Recusava “a ideia um bocadinho neorrealista, na chamada poesia comprometida, de que a poesia tem de ter uma mensagem, de passar uma mensagem da desigualdade, da luta de classes”, e contrapunha: “Nós, enquanto seres humanos e cidadãos e cidadãs, sendo comprometidos com o mundo, é natural que essas preocupações de alguma maneira transpirem para aquilo que nós fazemos, que nós escrevemos”.

Assim fez.
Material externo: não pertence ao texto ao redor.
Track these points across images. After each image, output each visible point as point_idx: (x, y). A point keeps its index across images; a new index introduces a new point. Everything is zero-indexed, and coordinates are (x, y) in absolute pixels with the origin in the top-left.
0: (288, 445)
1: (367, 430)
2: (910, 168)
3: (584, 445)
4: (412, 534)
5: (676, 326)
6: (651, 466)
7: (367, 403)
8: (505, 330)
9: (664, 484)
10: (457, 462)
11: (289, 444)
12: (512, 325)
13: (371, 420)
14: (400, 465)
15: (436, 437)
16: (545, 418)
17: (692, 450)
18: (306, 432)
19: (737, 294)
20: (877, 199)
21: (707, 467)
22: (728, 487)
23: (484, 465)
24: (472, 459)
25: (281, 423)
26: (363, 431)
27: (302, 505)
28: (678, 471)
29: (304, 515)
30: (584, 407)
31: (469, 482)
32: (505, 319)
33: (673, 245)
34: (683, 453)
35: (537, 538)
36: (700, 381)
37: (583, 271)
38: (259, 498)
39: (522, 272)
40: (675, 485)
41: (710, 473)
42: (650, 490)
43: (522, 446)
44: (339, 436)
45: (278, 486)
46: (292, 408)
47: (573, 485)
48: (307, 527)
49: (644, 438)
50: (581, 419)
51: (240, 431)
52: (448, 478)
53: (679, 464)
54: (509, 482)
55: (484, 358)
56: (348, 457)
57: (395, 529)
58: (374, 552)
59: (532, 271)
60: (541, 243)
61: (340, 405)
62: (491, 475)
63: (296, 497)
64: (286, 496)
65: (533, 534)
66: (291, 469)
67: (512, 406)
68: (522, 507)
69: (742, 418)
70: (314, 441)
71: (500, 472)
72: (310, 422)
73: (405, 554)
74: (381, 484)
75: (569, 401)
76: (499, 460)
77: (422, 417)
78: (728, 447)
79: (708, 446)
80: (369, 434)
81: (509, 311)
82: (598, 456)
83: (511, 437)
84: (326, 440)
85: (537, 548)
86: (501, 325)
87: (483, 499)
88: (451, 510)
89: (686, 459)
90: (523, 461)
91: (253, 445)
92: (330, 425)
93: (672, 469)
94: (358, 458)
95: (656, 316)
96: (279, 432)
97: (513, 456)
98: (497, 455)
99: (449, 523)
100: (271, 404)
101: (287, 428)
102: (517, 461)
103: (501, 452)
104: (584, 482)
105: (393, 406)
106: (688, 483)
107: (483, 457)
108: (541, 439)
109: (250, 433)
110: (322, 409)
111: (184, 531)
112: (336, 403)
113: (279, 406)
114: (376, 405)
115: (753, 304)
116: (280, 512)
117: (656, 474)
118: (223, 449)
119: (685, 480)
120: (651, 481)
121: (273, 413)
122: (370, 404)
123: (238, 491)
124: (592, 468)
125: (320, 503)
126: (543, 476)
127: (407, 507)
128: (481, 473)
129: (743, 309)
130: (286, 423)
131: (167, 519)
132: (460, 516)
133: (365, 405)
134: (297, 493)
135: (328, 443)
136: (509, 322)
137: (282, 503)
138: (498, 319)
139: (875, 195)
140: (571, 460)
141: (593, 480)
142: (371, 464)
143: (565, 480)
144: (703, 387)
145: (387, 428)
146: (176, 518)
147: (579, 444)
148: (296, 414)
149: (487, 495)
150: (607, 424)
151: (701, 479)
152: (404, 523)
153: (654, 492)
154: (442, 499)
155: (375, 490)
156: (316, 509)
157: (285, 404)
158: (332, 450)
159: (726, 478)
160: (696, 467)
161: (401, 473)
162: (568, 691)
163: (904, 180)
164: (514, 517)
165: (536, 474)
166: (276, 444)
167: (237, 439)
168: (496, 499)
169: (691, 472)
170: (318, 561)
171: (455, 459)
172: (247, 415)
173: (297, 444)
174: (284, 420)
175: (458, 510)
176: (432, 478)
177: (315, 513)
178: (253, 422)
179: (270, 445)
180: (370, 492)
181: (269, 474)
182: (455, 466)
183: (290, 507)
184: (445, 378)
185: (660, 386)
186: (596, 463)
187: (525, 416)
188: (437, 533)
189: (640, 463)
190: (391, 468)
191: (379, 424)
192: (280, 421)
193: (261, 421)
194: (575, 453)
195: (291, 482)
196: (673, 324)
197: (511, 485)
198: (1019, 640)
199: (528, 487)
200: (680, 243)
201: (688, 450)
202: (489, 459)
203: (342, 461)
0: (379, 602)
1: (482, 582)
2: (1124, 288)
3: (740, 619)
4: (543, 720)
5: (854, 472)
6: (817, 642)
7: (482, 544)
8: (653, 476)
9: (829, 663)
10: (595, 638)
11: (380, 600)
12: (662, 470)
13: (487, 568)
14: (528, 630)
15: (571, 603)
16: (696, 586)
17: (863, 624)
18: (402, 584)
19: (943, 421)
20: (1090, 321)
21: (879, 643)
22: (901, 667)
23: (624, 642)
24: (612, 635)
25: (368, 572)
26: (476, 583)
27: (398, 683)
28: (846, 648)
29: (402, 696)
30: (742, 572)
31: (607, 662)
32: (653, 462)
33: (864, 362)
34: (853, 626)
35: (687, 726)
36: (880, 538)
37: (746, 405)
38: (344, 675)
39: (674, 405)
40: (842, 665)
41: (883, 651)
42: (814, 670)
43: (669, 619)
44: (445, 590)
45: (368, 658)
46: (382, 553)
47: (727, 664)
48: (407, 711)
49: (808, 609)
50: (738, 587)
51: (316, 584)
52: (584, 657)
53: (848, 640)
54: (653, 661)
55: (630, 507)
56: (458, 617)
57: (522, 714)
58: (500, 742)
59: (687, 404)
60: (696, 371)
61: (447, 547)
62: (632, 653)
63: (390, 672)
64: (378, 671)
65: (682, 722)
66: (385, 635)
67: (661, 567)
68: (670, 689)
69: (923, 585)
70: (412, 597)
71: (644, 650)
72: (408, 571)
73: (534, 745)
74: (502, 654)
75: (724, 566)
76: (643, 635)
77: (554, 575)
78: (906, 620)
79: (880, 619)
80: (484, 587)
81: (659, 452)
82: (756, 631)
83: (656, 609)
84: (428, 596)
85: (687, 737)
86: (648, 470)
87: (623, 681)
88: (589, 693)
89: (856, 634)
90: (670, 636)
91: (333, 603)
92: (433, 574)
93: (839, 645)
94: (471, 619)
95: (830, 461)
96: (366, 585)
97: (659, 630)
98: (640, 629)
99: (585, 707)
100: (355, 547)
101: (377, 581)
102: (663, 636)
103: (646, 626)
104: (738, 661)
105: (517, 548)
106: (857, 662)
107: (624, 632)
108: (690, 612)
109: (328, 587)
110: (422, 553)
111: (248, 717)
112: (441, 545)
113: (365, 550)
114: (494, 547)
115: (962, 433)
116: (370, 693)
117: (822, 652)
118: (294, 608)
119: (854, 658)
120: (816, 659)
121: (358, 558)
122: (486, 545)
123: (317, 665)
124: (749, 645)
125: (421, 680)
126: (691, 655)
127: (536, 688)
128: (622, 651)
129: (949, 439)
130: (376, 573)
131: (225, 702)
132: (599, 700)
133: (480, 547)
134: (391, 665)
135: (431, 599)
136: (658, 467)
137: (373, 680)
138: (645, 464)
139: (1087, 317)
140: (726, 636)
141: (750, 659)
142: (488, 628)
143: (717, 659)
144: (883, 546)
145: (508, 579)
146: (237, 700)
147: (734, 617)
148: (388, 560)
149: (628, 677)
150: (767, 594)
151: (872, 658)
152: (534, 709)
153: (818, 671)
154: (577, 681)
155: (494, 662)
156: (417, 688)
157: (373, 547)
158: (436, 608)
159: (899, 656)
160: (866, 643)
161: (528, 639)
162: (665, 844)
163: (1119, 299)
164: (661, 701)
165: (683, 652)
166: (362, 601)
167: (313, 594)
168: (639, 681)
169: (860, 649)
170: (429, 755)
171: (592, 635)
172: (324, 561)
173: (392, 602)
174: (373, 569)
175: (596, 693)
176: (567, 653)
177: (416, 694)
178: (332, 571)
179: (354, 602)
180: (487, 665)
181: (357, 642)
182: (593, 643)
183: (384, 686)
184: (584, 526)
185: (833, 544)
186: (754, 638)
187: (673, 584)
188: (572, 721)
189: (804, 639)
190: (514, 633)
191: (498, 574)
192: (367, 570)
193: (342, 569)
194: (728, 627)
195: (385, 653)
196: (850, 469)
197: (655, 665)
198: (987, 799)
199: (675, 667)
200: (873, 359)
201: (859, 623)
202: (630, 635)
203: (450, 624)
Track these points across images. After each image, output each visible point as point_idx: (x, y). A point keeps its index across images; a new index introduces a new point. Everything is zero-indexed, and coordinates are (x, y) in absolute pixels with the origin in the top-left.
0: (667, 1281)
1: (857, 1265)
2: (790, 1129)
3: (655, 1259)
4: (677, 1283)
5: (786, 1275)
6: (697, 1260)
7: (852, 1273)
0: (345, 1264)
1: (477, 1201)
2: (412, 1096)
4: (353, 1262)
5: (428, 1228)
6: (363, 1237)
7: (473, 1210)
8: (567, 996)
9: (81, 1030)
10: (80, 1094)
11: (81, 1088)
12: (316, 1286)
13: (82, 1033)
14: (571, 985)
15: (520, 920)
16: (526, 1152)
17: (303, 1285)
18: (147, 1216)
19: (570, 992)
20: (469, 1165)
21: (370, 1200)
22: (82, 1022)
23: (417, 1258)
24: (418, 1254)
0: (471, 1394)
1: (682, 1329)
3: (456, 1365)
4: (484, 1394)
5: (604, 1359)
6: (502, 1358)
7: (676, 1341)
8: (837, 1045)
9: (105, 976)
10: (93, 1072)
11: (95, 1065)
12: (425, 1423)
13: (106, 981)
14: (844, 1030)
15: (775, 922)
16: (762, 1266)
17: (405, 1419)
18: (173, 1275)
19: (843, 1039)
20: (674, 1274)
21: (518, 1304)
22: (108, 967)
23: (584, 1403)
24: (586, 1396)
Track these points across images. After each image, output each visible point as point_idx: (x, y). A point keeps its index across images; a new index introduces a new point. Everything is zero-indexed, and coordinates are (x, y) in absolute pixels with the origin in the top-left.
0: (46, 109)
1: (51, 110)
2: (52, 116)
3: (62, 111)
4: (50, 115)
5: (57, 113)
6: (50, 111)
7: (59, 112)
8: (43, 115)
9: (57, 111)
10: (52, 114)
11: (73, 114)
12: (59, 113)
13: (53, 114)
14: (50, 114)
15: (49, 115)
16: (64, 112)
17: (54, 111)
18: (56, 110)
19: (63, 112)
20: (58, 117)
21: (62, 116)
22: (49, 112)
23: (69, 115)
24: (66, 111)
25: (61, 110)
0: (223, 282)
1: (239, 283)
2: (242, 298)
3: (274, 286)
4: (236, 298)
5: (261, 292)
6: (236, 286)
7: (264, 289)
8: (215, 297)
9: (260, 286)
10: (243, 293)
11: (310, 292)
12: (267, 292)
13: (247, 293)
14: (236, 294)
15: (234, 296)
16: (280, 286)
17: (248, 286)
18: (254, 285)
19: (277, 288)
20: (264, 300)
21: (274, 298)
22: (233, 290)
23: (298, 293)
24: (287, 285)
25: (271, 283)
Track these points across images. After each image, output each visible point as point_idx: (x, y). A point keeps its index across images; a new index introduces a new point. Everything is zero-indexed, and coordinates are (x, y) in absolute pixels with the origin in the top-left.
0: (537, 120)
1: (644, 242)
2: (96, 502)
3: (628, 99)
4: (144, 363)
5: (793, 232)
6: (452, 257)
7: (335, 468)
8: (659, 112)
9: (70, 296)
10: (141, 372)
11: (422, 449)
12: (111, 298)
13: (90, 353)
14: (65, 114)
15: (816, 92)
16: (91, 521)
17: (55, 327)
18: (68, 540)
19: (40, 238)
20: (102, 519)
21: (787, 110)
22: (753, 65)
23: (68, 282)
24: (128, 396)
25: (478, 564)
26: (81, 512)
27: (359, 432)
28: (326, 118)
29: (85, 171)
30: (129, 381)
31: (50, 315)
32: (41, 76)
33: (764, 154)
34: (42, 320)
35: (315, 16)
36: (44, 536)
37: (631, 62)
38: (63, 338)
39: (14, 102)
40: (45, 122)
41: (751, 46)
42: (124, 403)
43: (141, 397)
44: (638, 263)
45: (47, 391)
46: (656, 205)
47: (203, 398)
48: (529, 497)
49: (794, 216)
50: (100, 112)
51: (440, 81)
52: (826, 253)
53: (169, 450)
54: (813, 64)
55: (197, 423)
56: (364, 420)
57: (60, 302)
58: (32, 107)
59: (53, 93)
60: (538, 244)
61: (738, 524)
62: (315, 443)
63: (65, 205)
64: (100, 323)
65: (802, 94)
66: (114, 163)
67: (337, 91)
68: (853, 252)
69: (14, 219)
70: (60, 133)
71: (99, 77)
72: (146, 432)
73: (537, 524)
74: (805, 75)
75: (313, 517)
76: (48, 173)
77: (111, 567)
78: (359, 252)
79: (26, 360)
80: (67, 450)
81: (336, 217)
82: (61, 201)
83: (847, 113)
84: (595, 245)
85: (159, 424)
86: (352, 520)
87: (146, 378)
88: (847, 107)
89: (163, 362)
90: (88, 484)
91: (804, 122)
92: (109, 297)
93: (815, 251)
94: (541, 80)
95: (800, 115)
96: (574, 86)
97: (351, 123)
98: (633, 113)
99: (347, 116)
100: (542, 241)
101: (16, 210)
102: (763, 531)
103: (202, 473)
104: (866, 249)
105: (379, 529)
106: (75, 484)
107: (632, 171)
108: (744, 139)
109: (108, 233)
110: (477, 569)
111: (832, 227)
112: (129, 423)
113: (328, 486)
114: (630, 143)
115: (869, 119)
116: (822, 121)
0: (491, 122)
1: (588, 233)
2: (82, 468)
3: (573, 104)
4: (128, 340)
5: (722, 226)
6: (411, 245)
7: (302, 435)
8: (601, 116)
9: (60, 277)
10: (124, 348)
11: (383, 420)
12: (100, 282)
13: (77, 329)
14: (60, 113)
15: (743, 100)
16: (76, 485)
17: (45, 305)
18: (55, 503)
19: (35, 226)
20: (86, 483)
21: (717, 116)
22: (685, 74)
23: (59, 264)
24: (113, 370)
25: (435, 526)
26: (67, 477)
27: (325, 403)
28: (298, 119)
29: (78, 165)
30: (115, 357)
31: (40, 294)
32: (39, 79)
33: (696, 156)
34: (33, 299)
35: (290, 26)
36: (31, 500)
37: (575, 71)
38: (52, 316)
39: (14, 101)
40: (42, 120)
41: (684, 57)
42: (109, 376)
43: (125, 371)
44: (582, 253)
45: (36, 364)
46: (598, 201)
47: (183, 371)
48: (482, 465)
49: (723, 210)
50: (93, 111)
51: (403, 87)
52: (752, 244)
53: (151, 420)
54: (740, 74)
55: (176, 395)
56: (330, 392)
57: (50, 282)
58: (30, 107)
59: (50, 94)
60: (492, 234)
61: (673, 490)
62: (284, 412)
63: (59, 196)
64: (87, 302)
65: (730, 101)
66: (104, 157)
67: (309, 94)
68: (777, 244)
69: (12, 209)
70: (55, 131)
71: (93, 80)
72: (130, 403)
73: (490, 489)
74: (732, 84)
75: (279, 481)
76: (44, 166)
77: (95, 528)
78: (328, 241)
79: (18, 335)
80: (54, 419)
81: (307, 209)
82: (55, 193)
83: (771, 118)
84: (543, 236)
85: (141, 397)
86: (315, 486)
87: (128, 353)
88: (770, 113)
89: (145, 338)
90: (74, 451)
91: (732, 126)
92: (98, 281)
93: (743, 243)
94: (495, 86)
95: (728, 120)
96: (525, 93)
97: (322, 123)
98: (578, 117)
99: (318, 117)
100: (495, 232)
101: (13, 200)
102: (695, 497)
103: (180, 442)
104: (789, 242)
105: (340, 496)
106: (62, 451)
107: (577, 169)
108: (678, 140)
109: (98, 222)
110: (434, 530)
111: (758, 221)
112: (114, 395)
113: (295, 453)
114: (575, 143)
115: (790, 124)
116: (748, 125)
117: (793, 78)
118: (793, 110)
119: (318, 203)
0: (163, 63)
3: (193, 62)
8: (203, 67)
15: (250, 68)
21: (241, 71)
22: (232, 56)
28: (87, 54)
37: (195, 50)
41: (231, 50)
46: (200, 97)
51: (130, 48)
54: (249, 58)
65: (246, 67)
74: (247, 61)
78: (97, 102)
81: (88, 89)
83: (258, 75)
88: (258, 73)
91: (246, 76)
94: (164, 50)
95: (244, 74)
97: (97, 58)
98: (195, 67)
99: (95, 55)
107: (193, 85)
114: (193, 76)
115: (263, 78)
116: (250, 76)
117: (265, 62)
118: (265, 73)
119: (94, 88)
Está nos gestos diários da cozinha, no quotidiano que a inspira, na história que perspetiva, no modo como cada verso seu é também “um verdadeiro manual de como sensualmente se constrói um poema lírico para a nossa contemporaneidade — o velho e o novo, o privado e o público, o clássico e o doméstico, o sublime e o banal — recíproca e maciamente apurados em ‘refogado (…) doce e manso'”, recorda Maria Irene Ramalho.

“No ‘Mundo’ cabe tudo”, disse Ana Luísa Amaral à Lusa, quando da edição do seu derradeiro livro. “É uma tentativa, nunca resolvida — porque, se não, deixaria de escrever –, das minhas interrogações”. Nas suas páginas, “tanto pode caber uma formiga, quanto uma centopeia, a crueldade do mundo, as desigualdades”.

Em “As cores da Servidão” trata “da segregação, discriminação, colonização, quer relativamente às mulheres, quer relativamente aos pobres, quer relativamente ao outro”, afirmou, sem esquecer “a questão de género, as mulheres no doméstico e os homens na guerra, depois a questão das sexualidades (…), no fundo, sexualidades não normativas”.

“Estou a pensar em [William] Blake, quando diz ‘to see a world in a grain of sand’ [‘ver o mundo num grão de areia’], porque, se pusermos um grão de areia num microscópio, tem um mundo lá dentro. (…) É o quotidiano, as coisas pequeníssimas do quotidiano, mas também é o buraco negro”, disse Ana Luísa Amaral sobre a sua própria poesia.

No primeiro poema, “Terra de Ninguém”, requer “espaço ou uma receita qualquer”, “um espaço a sério”, porque não lhe chega “o conquistado à custa de silêncios”.

No derradeiro poema, do último livro, “Mundos Depois”, encontra-se perante a lápide de uma sepultura, na Nova Inglaterra — a Nova Inglaterra de Emily Dickinson e a sepultura de um casal de há mais de 200 anos –, onde um verso de Thomas Gray os une (“até que o tempo remova, com a vida, toda a dor”). “O que será, será”, “whatever will be, will be”, escreve Ana Luísa Amaral, atribuindo o sussurro à mulher, deitada “em preguiça feliz, pelo calor de um corpo amado.”

Quando lhe foi atribuído o Prémio Rainha Sofia de Poesia Ibero-Americana, em maio do ano passado, Ana Luísa Amaral “estava a passear a [sua] cadela, Emily Dickinson, no jardim quando [lhe] telefonaram de Espanha com a notícia”, como contou à Lusa.

Foi “uma felicidade sem nome”, um reconhecimento de um trabalho que é “prazer, angústia e necessidade”.

Do seu último livro, disse à Lusa ser “uma espécie de glorificação, sim, da vida”. “Mesmo no desconcerto que é o mundo, mesmo no horror que existe no mundo, mesmo na crueldade que existe no mundo, estar vivo é, como dizia Dickinson, Poder — com maiúscula”.